Elgin-Middlesex Detention Centre
- Interactive map of Elgin-Middlesex Detention Centre
- Location: London, Ontario, Canada;
- Status: Operational
- Security class: Maximum
- Capacity: 353
- Opened: 1977
- Managed by: Ministry of the Solicitor General

= Elgin-Middlesex Detention Centre =

Prison in Ontario, Canada

The Elgin-Middlesex Detention Centre (EMDC) is a maximum security provincial jail located on the outskirts of London, Ontario. Opened in 1977, the facility is operated by the province of Ontario, serving the region of Southwestern Ontario.

The prison, known regionally for its harsh conditions and numerous deaths in custody, is often described as "overcrowded, unsanitary and dangerous". Although EMDC currently has capacity to house a maximum of 353 inmates, the facility routinely operates beyond this limit. Approximately 70% of EMDC prisoners are awaiting trial and presumptively innocent.

EMDC's 22,000 square foot Regional Intermittent Centre (RIC) was opened in 2016 to allow inmates serving intermittent sentences to be held separately from the general prison population. Despite shuttering the RIC Centre in 2021, the Ford government later announced its intention to reopen the facility by 2026 in order to address overcrowding.

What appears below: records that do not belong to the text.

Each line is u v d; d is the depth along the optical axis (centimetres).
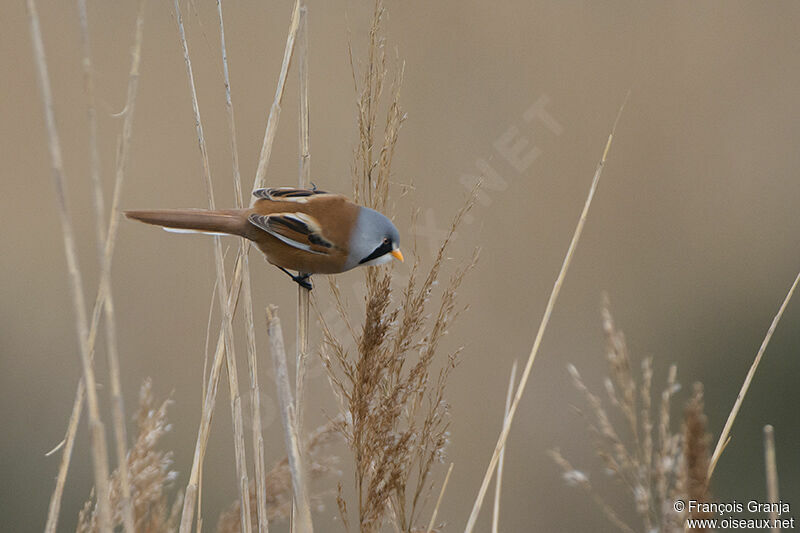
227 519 578
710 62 1510
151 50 1266
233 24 1295
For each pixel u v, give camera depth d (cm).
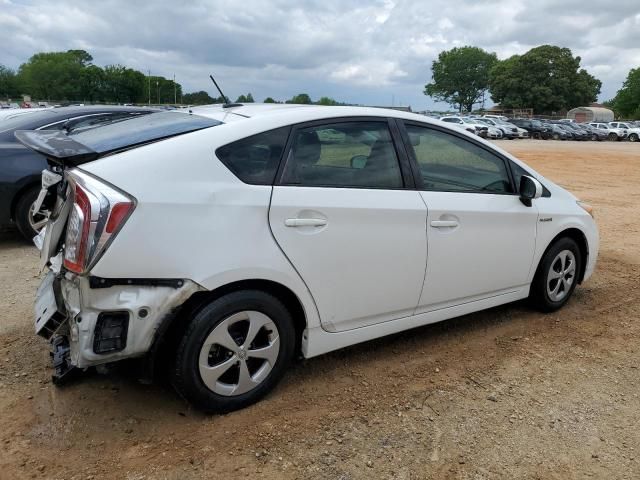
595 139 4544
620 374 358
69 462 253
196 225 263
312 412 300
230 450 266
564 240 441
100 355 252
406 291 343
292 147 301
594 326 435
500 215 382
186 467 253
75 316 253
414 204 336
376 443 277
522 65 9238
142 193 255
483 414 306
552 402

== Prison conditions and deaths ==
EMDC has frequently made local and regional headlines due to persistent concerns about the security of the inmates at the prison as well as prison overcrowding. The prison has been nicknamed "the devil's playground". At least 23 individuals have died while incarcerated at EMDC between 2009 and 2024:

1. Randy Drysdale (April 25, 2009)
2. Laura Straughan (November 13, 2009)
3. Adam Kargus (October 31, 2013)
4. Keith Patterson (September 29, 2014)
5. Jamie High (December 23, 2014)
6. Floyd Deleary (August 23, 2015)
7. Justin Thompson (October 31, 2016)
8. Raymond George Major (June 6, 2017)
9. Michael Fall (July 30, 2017)
10. Murray Davis (August 17, 2017)
11. Ronald Jenkins (December 9, 2017)
12. Justin Struthers (December 26, 2017)
13. James Pigeau (January 7, 2018)
14. Sean William Tourand-Brightman (March 31, 2019)
15. Chase Blanchard (June 22, 2019)
16. Malcolm Ripley (November 25, 2020)
17. Tyler Lancha (March 21, 2021)
18. Clayton (Danny) Bissonnette (March 24, 2021)
19. Brandon Marchant (July 6, 2021)
20. Ronald Jack (September 13, 2022)
21. Jamie Briggs (November 16, 2022)
22. Bryan Michael Myers (February 16, 2024)
23. Matthew Bouvier (October 24, 2024)

Inmates' deaths have ranged from natural causes (e.g. pneumonia) to suicide, homicide, and drug overdose. In 2018, a consolidated class action lawsuit was filed on behalf of 10,000 inmates against the Government of Ontario, alleging that the dangerous conditions at EMDC amounted to systemic negligence and violated inmates' Charter rights. The lawsuit initially sought $325 million in damages, but was settled for $32.7 million in September 2023.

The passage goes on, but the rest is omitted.